Previous YSL RICO plea agreements and disputes

The case against Young Thug, a 33-year-old Atlanta-born Grammy winner named Jeffery Williams, and dozens of others has seen twists, turns and major judge changes over the past two years.

Williams pleaded guilty to gang, drug and weapons charges in October after negotiations with prosecutors failed. This left the sentence up to Whitaker, who sentenced him to 40 years in prison. walk freely probation with severe restrictions, including prohibition from entering the Atlanta metropolitan area for the first 10 years except in certain circumstances.

The slow-moving case was fraught with problems from the beginning. Jury selection has been made almost 10 monthsand the original judge, Fulton County Superior Court Judge Ural Glanville, were removed from the case in July after defense attorneys filed a motion to dismiss based on a secret meeting with prosecutors and a state witness.

Whitaker took over the case and frequently lost patience with prosecutors for what he once called “bad lawyering.” He and defense attorneys scolded prosecutors for not sharing the evidence sooner.

More than 175 witnesses testified throughout the trial.
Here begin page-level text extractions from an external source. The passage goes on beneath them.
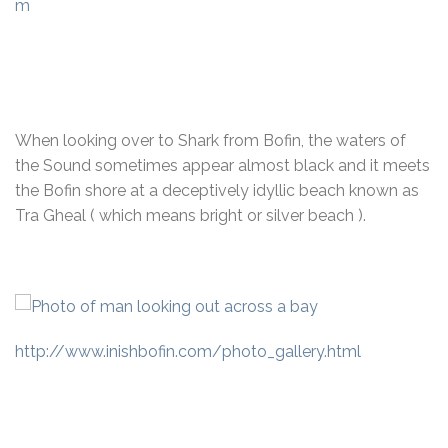
m
When looking over to Shark from Bofin, the waters of
the Sound sometimes appear almost black and it meets
the Bofin shore at a deceptively idyllic beach known as
Tra Gheal ( which means bright or silver beach ).
http://www.inishbofin.com/photo_gallery.html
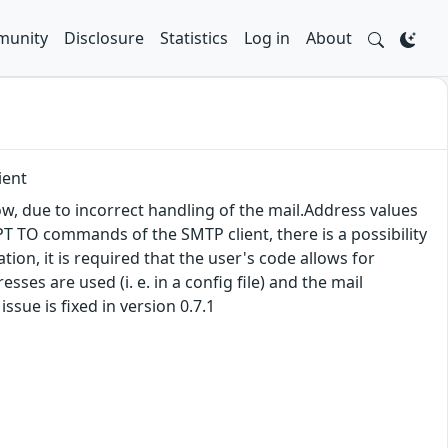
unity
Disclosure
Statistics
Log in
About
ient
ow, due to incorrect handling of the mail.Address values
 TO commands of the SMTP client, there is a possibility
on, it is required that the user's code allows for
esses are used (i. e. in a config file) and the mail
ssue is fixed in version 0.7.1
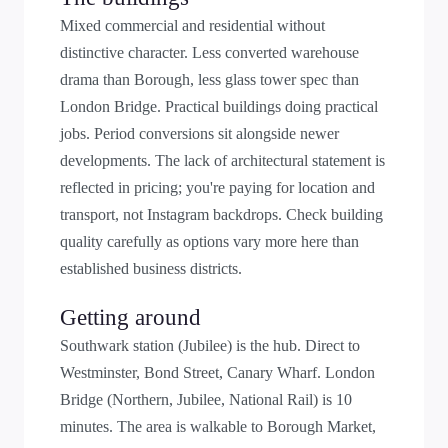
Mixed commercial and residential without
distinctive character. Less converted warehouse
drama than Borough, less glass tower spec than
London Bridge. Practical buildings doing practical
jobs. Period conversions sit alongside newer
developments. The lack of architectural statement is
reflected in pricing; you're paying for location and
transport, not Instagram backdrops. Check building
quality carefully as options vary more here than
established business districts.
Getting around
Southwark station (Jubilee) is the hub. Direct to
Westminster, Bond Street, Canary Wharf. London
Bridge (Northern, Jubilee, National Rail) is 10
minutes. The area is walkable to Borough Market,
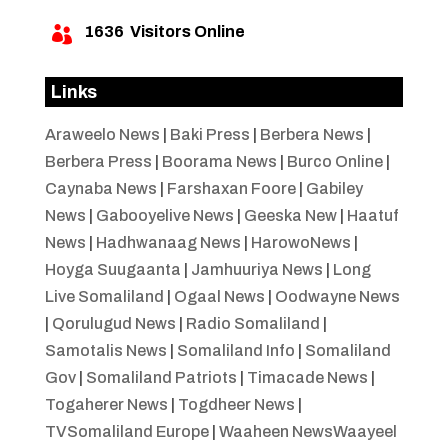
1636
Visitors Online

Links
Araweelo News
|
Baki Press
|
Berbera News
|
Berbera Press
|
Boorama News
|
Burco Online
|
Caynaba News
|
Farshaxan Foore
|
Gabiley
News
|
Gabooyelive News
|
Geeska New
|
Haatuf
News
|
Hadhwanaag News
|
HarowoNews
|
Hoyga Suugaanta
|
Jamhuuriya News
|
Long
Live Somaliland
|
Ogaal News
|
Oodwayne News
|
Qorulugud News
|
Radio Somaliland
|
Samotalis News
|
Somaliland Info
|
Somaliland
Gov
|
Somaliland Patriots
|
Timacade News
|
Togaherer News
|
Togdheer News
|
TVSomaliland Europe
|
Waaheen NewsWaayeel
Prosecutors alleged that Young Thug and two others formed a violent criminal street gang called Young Slime Life, or YSL, in 2012, which they said was affiliated with the national Bloods gang.

On: Young Bandit’s defense hearingDefense attorney Brian Steel said Young Thug was “falsely accused” and the evidence against him was weak. He also condemned the use of rap lyrics during the hearing.

Steel said he thought they won the trial and wanted to stick with the jury verdict, but Young Thug wanted to go home to his family rather than sit out the rest of the trial, which felt like “hell.”

Nine people, including the Atlanta rapper, were charged in the indictment Gunnawhose real name is Sergio Kitchens, accepted plea deals before the trial began. The other twelve people will be tried separately. Prosecutors dropped charges against a defendant convicted of murder in an unrelated case.